WORK ITEM A -
Revise the passage on the Anglo-American pairing, starting at "The second reason" and ending at "similar, equally flawed.", with "volume" changed to "book".

GIVEN PASSAGE -
Mark Twain, introducing Winston Churchill at a meeting on the Boer War at the Waldorf Astoria in New York in December 1900: showing his own distaste for British and American imperialism1
“Anglo-American households are broke. Too many households have endured years of declining real incomes, bouts of unemployment, rising indebtedness and without sufficient savings: they are bearing the brunt of the economic downturn and are disproportionately paying for the costs of fiscal austerity without any evidence of a lasting recovery.”
Johnna Montgomerie2
There is nothing particularly forced or arbitrary about putting the words “Anglo” and “American” together in a single and hyphenated adjective. On the contrary, if only by dint of common usage, it is any opening moment of conceptual separation and doubt that requires some effort: a moment at which the apparent “naturalness” of the coupling between the two terms needs to be explored. But that exploration is necessary: because, as is immediately obvious whenever we stop to reflect upon it, the United Kingdom and the United States are very different places, and there is nothing preordained in the existence of any similarities between them. So, if we are going to study them together, as we are now – and particularly if we are going to make statements that encompass them both, as we definitely will – it behoves us first to justify the underlying design of the exercise upon which we are poised to embark.
Putting the two countries together and setting them apart
So why put the two countries together, separate them off from the rest, and seek out statements that encompass them both? Two different reasons initially spring to mind. The first is that we can undertake that exercise with some confidence because we are not moving into new territory – because there have been many occasions in the past on which governments in both countries have done something similar. They have acted together. They have separated themselves off from significant others; and they have made general statements about their shared conditions and interests. Putting “Anglo” and “American” together in a single hyphenated adjective captures verbally, therefore, the existence of something that is actually real, and something that on occasion has been extremely important in world history: namely a “special relationship” between the two countries, one firmly grounded in overlapping histories, similar institutions and shared languages and culture.
The second reason is this: that we can also put the two countries together because many other scholars have done so before us. In treating the two countries as a single and interconnected subject of analysis, we necessarily join an already existing large and rich literature on those interlinked histories, institutions and cultures.3 We also become a new player in a particular body of scholarship – in comparative political economy – within which it is now common to postulate the existence of an Anglo-American “model” of how to run a modern economy and society. This volume will contribute to that last body of work in particular: and in relation to it at least, the obligation of these opening pages will be less to justify talking about the two economies as similar than to justify characterizing them as being, because similar, equally flawed.

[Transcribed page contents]
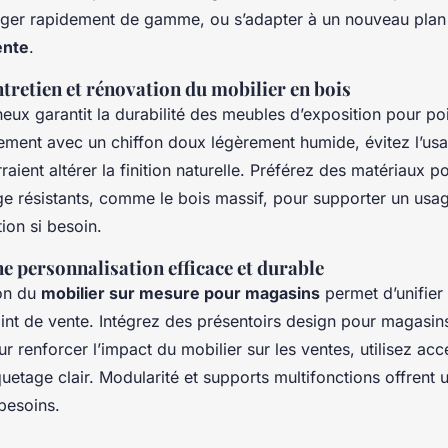
nger rapidement de gamme, ou s’adapter à un nouveau plan
ente
.
tretien et rénovation du mobilier en bois
neux garantit la durabilité des meubles d’exposition pour po
ement avec un chiffon doux légèrement humide, évitez l’us
raient altérer la finition naturelle. Préférez des matériaux 
 résistants, comme le bois massif, pour supporter un usage
tion si besoin.
e personnalisation efficace et durable
ion du
mobilier sur mesure pour magasins
permet d’unifier 
point de vente. Intégrez des présentoirs design pour magasins
ur renforcer l’impact du mobilier sur les ventes, utilisez ac
quetage clair. Modularité et supports multifonctions offrent 
besoins.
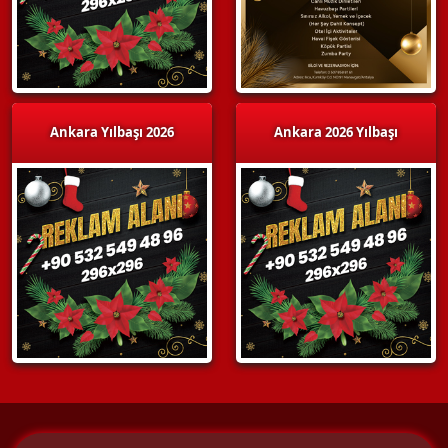
Ankara Yılbaşı 2026
Ankara 2026 Yılbaşı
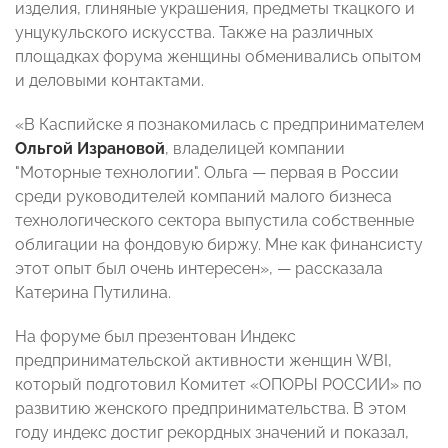
изделия, глиняные украшения, предметы ткацкого и
унцукульского искусства. Также на различных
площадках форума женщины обменивались опытом
и деловыми контактами.
«В Каспийске я познакомилась с предпринимателем
Ольгой Израновой
, владелицей компании
"Моторные технологии". Ольга — первая в России
среди руководителей компаний малого бизнеса
технологического сектора выпустила собственные
облигации на фондовую биржу. Мне как финансисту
этот опыт был очень интересен», — рассказала
Катерина Путилина.
На форуме был презентован Индекс
предпринимательской активности женщин WBI,
который подготовил Комитет «ОПОРЫ РОССИИ» по
развитию женского предпринимательства. В этом
году индекс достиг рекордных значений и показал,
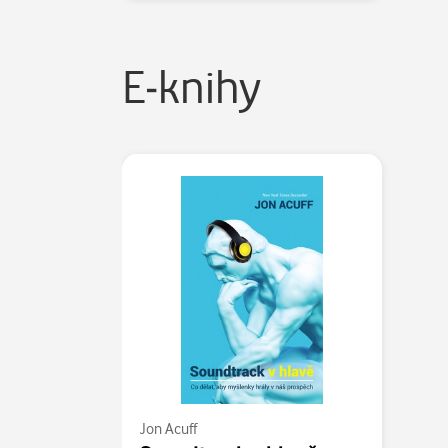
E-knihy
Jon Acuff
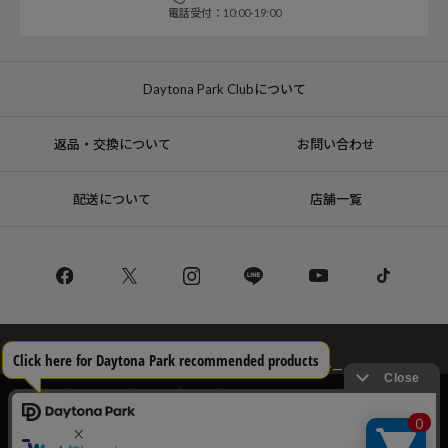
電話受付：10:00-19:00
Daytona Park Clubについて
返品・交換について
お問い合わせ
配送について
店舗一覧
コーポレートサイト
リクルート
サステナブルマークについて
プライバシーポリシー
特定商取引法・古物営業法に基づく表記
当サイトでは利用体験の向上およびコンテンツの最適な提供、トラフィック
の分析を目的としてCookieを使用しています。
サイトの閲覧を継続された場合、Cookieの利用に同意したことものといたし
Copyright © DAYTONA INTERNATIONAL Co.,Ltd All Rights Reserved.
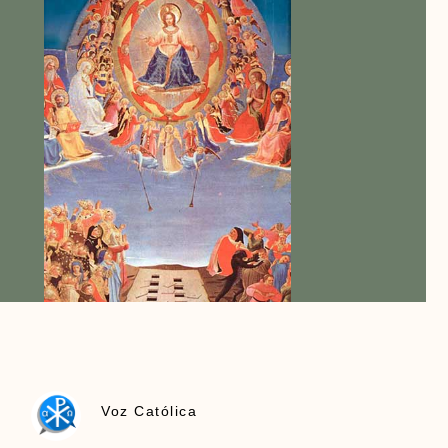
Voz Católica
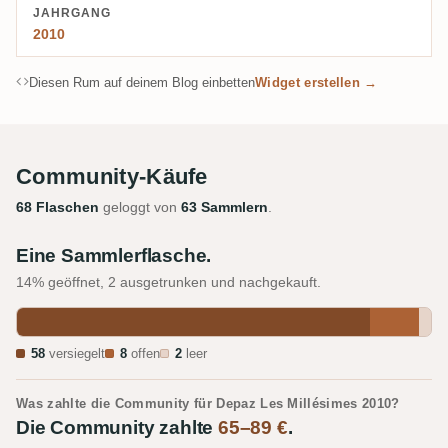
JAHRGANG
2010
Diesen Rum auf deinem Blog einbetten
Widget erstellen →
Community-Käufe
68 Flaschen
geloggt von
63 Sammlern
.
Eine Sammlerflasche.
14% geöffnet, 2 ausgetrunken und nachgekauft.
58
versiegelt
8
offen
2
leer
Was zahlte die Community für Depaz Les Millésimes 2010?
Die Community zahlte
65–89 €
.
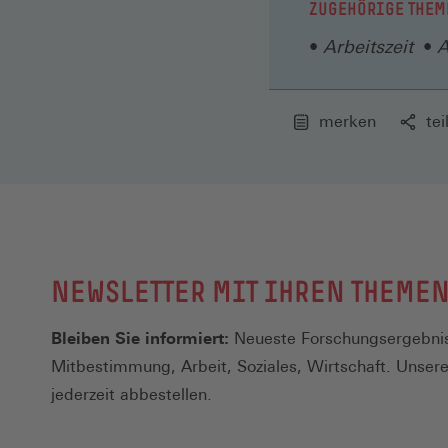
ZUGEHÖRIGE THEM
Arbeitszeit
A
merken
tei
NEWSLETTER MIT IHREN THEME
Bleiben Sie informiert:
Neueste Forschungsergebnis
Mitbestimmung, Arbeit, Soziales, Wirtschaft. Unser
jederzeit abbestellen.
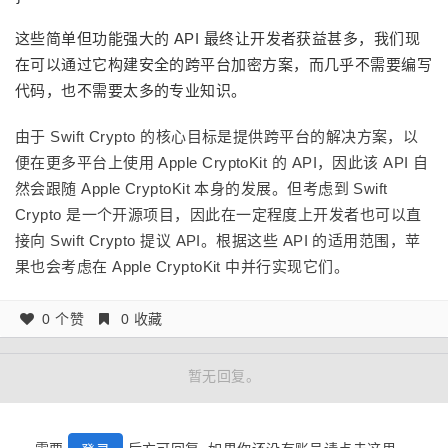
这些简单但功能强大的 API 最终让开发者获益甚多，我们现
在可以通过它构建安全的跨平台加密方案，而几乎不需要编写
代码，也不需要太多的专业知识。
由于 Swift Crypto 的核心目标是提供跨平台的解决方案，以
便在更多平台上使用 Apple CryptoKit 的 API，因此该 API 自
然会跟随 Apple CryptoKit 本身的发展。但考虑到 Swift
Crypto 是一个开源项目，因此在一定程度上开发者也可以直
接向 Swift Crypto 提议 API。根据这些 API 的适用范围，苹
果也会考虑在 Apple CryptoKit 中并行实现它们。
0 个赞
0 收藏
暂无回复。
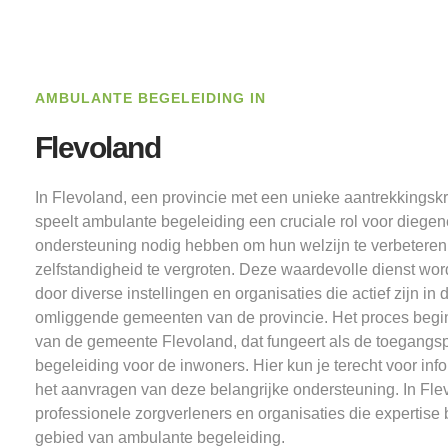
AMBULANTE BEGELEIDING IN
Flevoland
In Flevoland, een provincie met een unieke aantrekkingskr
speelt ambulante begeleiding een cruciale rol voor diegen
ondersteuning nodig hebben om hun welzijn te verbeteren
zelfstandigheid te vergroten. Deze waardevolle dienst w
door diverse instellingen en organisaties die actief zijn in
omliggende gemeenten van de provincie. Het proces begint
van de gemeente Flevoland, dat fungeert als de toegangsp
begeleiding voor de inwoners. Hier kun je terecht voor inf
het aanvragen van deze belangrijke ondersteuning. In Flev
professionele zorgverleners en organisaties die expertise
gebied van ambulante begeleiding.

WORK ITEM B -
Format the transcribed page contents as a Markdown table with columns "No." and "Text", starting at the first row and ending at the row containing "Ankara 2026 Yılbaşı". Number each row, omit the pictures, and skip blank lines.

TASK RESULT A -
The second reason is this: that we can also put the two countries together because many other scholars have done so before us. In treating the two countries as a single and interconnected subject of analysis, we necessarily join an already existing large and rich literature on those interlinked histories, institutions and cultures.3 We also become a new player in a particular body of scholarship – in comparative political economy – within which it is now common to postulate the existence of an Anglo-American “model” of how to run a modern economy and society. This book will contribute to that last body of work in particular: and in relation to it at least, the obligation of these opening pages will be less to justify talking about the two economies as similar than to justify characterizing them as being, because similar, equally flawed.

TASK RESULT B -
| No. | Text |
|---|---|
| 1 | nger rapidement de gamme, ou s’adapter à un nouveau plan |
| 2 | ente |
| 3 | . |
| 4 | tretien et rénovation du mobilier en bois |
| 5 | neux garantit la durabilité des meubles d’exposition pour po |
| 6 | ement avec un chiffon doux légèrement humide, évitez l’us |
| 7 | raient altérer la finition naturelle. Préférez des matériaux  |
| 8 |  résistants, comme le bois massif, pour supporter un usage |
| 9 | tion si besoin. |
| 10 | e personnalisation efficace et durable |
| 11 | ion du |
| 12 | mobilier sur mesure pour magasins |
| 13 | permet d’unifier  |
| 14 | point de vente. Intégrez des présentoirs design pour magasins |
| 15 | ur renforcer l’impact du mobilier sur les ventes, utilisez ac |
| 16 | quetage clair. Modularité et supports multifonctions offrent  |
| 17 | besoins. |
| 18 | Ankara Yılbaşı 2026 |
| 19 | Ankara 2026 Yılbaşı |